ATTIVITÀ:
Rispondi a queste domande in base al testo fornito:
(a) Quante associazioni sono indicate come persona offesa?
(b) Quale aggravante la Procura ha contestato all'allevatore?
(c) Come si chiama l'avvocato di fiducia che assiste l'allevatore?

TESTO FORNITO:
Le stesse associazioni che subito dopo la denuncia dell’allevatore avevano annunciato che si sarebbero costituite parte civile in un eventuale processo e che adesso, dopo l’avviso di chiusura delle indagini e il decreto di citazione diretta a giudizio sono indicate come persona offesa. E sono ben sei associazioni: la presidente della sezione di Alghero della Lega nazionale per la difesa del cane, Eva Bianchi, la presidente dell’Enpa, Carla Rocchi, la Lega anti-vivisezione onlus, il presidente dell’Anpana, Francesco Pellecchia, la Lega anti-vivisezionista, il vicepresidente della Lega anti-vivisezione, Roberto Bennati.

Secondo quanto ricostruito dai carabinieri del nucleo radiomobile di Siniscola e dalla Procura, lo scorso 5 aprile, l’allevatore di Irgoli, Giuseppe Piredda, «con crudeltà e senza necessità, cagionava la morte di un animale, segnatamente un meticcio di circa otto mesi che legava, tramite una fune, al proprio autoveicolo, per poi trascinarlo, ad elevata velocità, sul manto stradale». La Procura ha contestato all’uomo anche l’aggravante di aver commesso il fatto insieme a un minorenne. L’allevatore, dal canto suo, in questi mesi, davanti agli inquirenti ha detto la sua. Assistito dall’avvocato di fiducia, Gianfranco Careddu, ha spiegato che la sua, quel giorno, era stata certamente un’operazione maldestra ma che non aveva affatto come obiettivo quello di uccidere il cane. «Quel cane – ha spiegato Piredda – non era mia, ma un randagio che da tempo imperversava nella zona e uccideva il bestiame. Io, quel giorno, l’ho beccato mentre azzanava una mia pecora. Per questo, ho deciso che avrei dovuto allontanarlo subito da quella campagna. Così, l’ho legato alla fune e ho cercato di allontanarlo da là». Certo è che durante il percorso, l’auto esce fuoristrada e il cane muore. E nel frattempo una gazzella dei carabinieri si era accorta di tutto e aveva inseguito l’allevatore. Per questo, all’uomo è stato contestato anche il reato di resistenza a pubblico ufficiale. Piredda, dal cantosuo, ha sempre affermato di non essersi accorto della presenza dei militari, e che in ogni caso non stata affatto fuggendo.

Dati raccolti
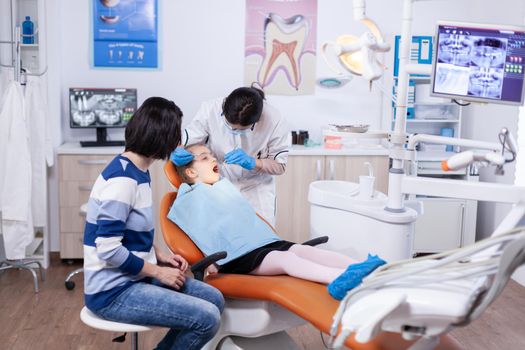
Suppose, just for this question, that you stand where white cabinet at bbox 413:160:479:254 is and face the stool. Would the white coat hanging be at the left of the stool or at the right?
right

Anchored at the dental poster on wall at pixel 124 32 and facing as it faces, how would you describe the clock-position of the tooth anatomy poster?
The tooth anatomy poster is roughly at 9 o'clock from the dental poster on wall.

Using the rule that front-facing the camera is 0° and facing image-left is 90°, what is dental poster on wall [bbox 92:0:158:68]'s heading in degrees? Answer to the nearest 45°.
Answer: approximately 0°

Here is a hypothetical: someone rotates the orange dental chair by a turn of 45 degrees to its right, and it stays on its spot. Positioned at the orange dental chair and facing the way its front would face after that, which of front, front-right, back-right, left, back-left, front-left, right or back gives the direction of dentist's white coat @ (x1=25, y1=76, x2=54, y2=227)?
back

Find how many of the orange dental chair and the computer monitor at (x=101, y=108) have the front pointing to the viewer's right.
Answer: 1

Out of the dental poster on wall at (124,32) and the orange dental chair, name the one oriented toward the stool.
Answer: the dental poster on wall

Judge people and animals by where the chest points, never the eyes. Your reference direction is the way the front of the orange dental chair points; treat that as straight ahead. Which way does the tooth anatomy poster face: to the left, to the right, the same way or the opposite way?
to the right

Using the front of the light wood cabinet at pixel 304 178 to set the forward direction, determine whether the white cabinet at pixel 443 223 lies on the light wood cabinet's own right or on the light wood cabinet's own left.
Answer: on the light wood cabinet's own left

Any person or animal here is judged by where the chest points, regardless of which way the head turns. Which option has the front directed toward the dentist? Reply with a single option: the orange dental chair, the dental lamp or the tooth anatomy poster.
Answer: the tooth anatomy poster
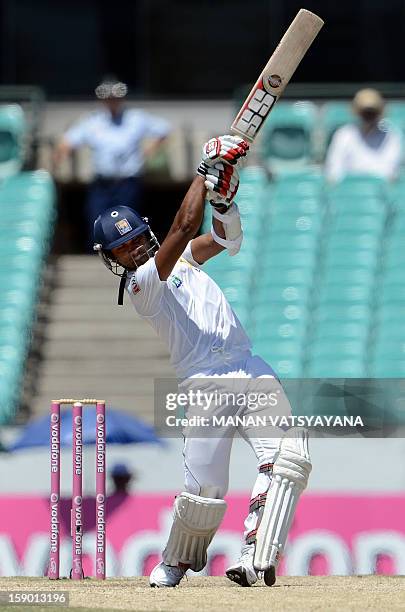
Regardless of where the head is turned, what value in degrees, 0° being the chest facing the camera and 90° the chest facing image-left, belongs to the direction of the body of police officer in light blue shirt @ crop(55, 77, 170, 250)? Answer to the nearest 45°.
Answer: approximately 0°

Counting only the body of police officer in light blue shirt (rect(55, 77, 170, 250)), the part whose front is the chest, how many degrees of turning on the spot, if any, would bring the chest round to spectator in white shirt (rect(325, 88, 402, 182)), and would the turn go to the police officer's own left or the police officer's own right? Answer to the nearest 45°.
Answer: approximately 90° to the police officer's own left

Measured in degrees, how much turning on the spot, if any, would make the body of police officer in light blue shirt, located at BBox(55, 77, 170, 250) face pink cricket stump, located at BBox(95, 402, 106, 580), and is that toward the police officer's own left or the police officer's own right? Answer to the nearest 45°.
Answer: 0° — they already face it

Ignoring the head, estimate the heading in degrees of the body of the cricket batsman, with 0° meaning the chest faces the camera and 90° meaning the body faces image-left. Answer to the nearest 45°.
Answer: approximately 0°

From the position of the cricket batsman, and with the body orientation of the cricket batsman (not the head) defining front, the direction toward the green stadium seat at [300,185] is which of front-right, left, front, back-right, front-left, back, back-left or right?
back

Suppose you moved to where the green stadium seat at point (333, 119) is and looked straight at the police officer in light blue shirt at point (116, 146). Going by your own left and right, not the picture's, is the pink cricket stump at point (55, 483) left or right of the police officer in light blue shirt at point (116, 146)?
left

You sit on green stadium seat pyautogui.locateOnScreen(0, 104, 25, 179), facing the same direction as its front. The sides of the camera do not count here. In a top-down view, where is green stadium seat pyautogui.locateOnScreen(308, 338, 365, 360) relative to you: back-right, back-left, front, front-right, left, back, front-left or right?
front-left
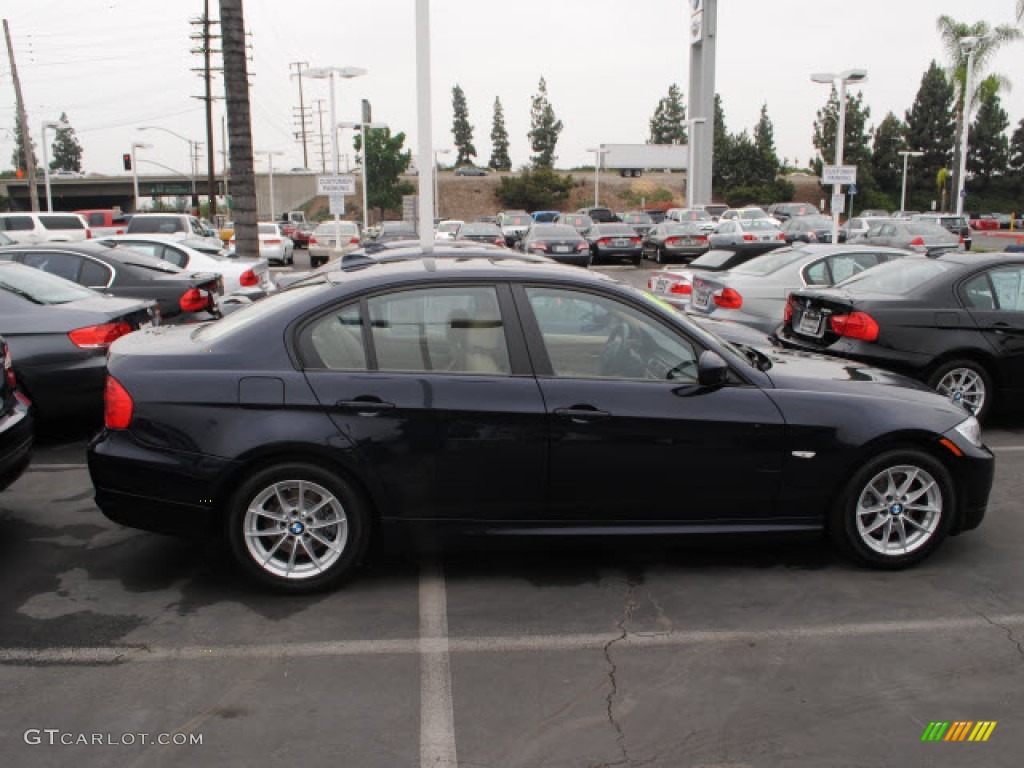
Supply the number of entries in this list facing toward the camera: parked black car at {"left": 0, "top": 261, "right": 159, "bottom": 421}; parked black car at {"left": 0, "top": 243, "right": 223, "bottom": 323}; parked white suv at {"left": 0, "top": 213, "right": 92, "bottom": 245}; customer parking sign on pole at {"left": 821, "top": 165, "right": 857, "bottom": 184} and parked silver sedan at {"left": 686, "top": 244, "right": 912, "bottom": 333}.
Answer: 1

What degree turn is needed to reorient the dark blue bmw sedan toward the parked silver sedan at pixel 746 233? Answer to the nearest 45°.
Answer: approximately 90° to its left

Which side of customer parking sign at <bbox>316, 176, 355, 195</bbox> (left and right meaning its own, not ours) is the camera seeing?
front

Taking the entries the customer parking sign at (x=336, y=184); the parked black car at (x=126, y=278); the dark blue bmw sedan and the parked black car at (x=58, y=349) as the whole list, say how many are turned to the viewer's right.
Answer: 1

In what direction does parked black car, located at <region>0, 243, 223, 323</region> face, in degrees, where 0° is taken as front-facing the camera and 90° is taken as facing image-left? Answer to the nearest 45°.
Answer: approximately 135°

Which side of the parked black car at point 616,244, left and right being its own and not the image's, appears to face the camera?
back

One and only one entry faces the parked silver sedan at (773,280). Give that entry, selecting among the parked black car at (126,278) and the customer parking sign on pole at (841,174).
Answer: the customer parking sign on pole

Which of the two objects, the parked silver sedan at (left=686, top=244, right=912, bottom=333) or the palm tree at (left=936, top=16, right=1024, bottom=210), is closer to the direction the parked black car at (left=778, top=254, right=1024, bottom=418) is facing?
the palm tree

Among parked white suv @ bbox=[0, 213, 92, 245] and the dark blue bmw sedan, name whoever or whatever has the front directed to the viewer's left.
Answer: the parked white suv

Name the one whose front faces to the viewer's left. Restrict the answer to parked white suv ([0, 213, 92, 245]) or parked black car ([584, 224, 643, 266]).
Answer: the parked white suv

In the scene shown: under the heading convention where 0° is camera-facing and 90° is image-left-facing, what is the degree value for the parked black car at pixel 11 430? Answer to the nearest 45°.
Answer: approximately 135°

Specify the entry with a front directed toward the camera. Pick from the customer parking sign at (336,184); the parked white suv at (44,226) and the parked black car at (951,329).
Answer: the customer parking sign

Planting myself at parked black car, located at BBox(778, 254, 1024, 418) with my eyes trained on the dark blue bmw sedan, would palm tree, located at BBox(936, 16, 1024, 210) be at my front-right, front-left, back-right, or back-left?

RISPOSTA SCRITTA:
(a) Sei associazioni.
(b) L'aggravante di aver commesso il fatto insieme a un minorenne.
(c) Gianfranco Careddu.